*** Block opens ***
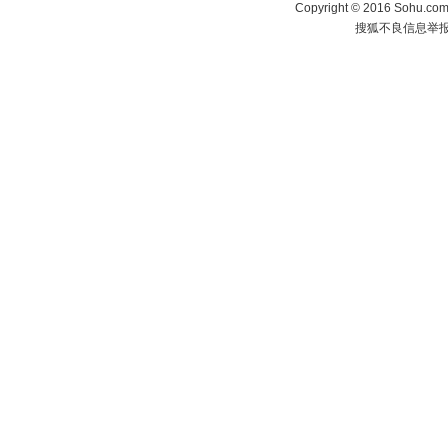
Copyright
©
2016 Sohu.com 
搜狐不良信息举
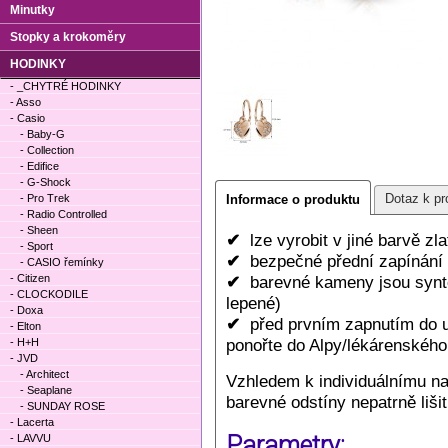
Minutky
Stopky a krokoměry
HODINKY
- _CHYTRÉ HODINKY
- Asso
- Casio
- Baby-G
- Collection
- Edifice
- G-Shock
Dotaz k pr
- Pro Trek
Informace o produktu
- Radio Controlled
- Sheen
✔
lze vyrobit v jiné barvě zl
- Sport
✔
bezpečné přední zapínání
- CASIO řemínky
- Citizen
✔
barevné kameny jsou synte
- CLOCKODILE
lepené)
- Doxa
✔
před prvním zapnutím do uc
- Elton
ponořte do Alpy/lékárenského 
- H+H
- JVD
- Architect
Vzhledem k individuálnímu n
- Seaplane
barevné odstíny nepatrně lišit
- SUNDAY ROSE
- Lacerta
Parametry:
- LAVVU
*** Block closes ***
*** Block opens ***
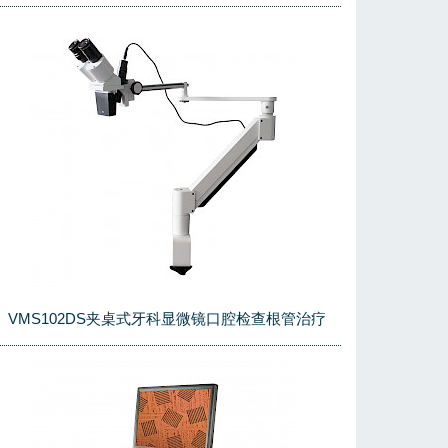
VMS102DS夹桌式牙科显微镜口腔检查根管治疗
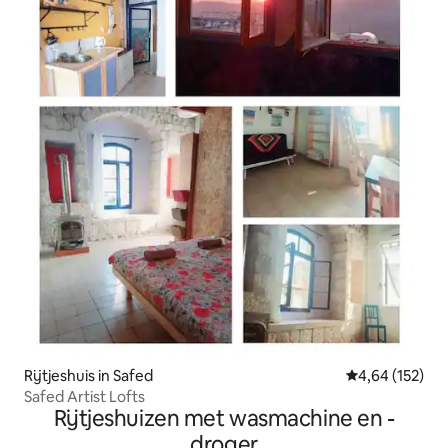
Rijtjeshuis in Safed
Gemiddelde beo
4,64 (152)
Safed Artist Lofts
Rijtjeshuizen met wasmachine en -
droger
*** Block closes ***
*** Block opens ***
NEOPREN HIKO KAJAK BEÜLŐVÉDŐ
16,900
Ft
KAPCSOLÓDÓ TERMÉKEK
*** Block closes ***
§ What you need to do
Looking at the entries above, work out how many lines include the word "barevné" and reply with that number alone.

§ The completed task
2